Oui, cela ne sonnait pas mal.
« ...Je n'ai jamais eu de grand frère par alliance, alors je m'en réjouis peut-être un peu. »
À ces mots, le regard d'Al s'adoucit avec tendresse.
« C'est vrai. Alors, puis-je demander la coopération de Lili pour que nous chérissions tous les deux notre frère ? »
« Oui. »
« Merci, je compte sur toi. ...Au fait, Lili. Je crois être retombé amoureux de toi à l'instant. Vas-tu en assumer la responsabilité ? »
« Hein ? »
Ne comprenant pas pourquoi il disait cela, je fus surprise. Al sourit d'un air penaud.
« Non, je crois que n'importe qui tomberait amoureux de toi en ce moment. N'est-ce pas, Lili ? N'essaies-tu pas de me faire tomber amoureux à intervalles réguliers ? Même sans cela, je t'aime déjà tellement que si tu ne t'arrêtes pas, je serai en vrai danger. »
« C-Ce n'est pas quelque chose que je ferais. »
Si je pouvais, je le ferais exprès, plutôt.

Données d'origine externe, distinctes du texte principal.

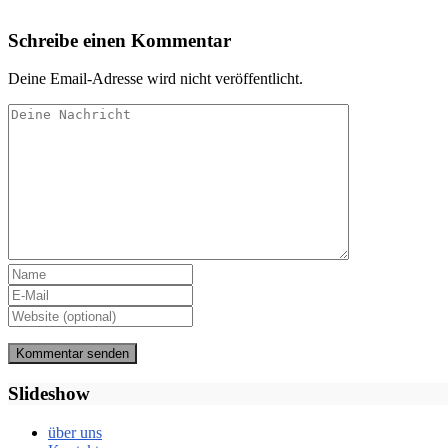
Schreibe einen Kommentar
Deine Email-Adresse wird nicht veröffentlicht.
Slideshow
über uns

J'essayai désespérément de comprendre d'où cela venait, mais je ne me souvenais de rien.
Comme je m'y débattais, Al pencha la tête.
« Vraiment ? Je suis si épris à chaque fois que cela paraît délibéré. Tu es moins une vilaine qu'une femme fatale. Tu me subjugues et ne me lâches plus. Bien entendu, je ne t'autoriserai à subjuguer aucun autre homme. »
Tu comprends ?
Comme il disait cela d'une voix de reproche mais incroyablement douce, mon visage vira à l'écarlate et je secouai vigoureusement la tête. Je n'y pouvais rien quand il me prêtait des choses dont je n'avais aucun souvenir.
« C'est... c'est ton imagination. »
« Alors pourquoi est-ce que je retombe amoureux de toi à chaque fois ? »
« Je... ne sais pas... »
S'il ne s'agissait que de la force des sentiments, les miens devraient assurément être plus forts.
Cela dit, m'entendre dire que j'étais aimée restait un bonheur immense, et sans que je m'en aperçoive, mes joues s'étaient détendues.
En me voyant si visiblement contente, Al laissa retomber les épaules, comme vaincu.
« ...Oui. Je commence à me dire que je ne peux pas gagner contre toi. »
« ? »
« Ne t'en occupe pas. Je me suis simplement trouvé bête de bouder. »
J'étais plus perplexe encore. Mais puisque Al souriait, et que je l'aimais tendrement, rien d'autre n'importait.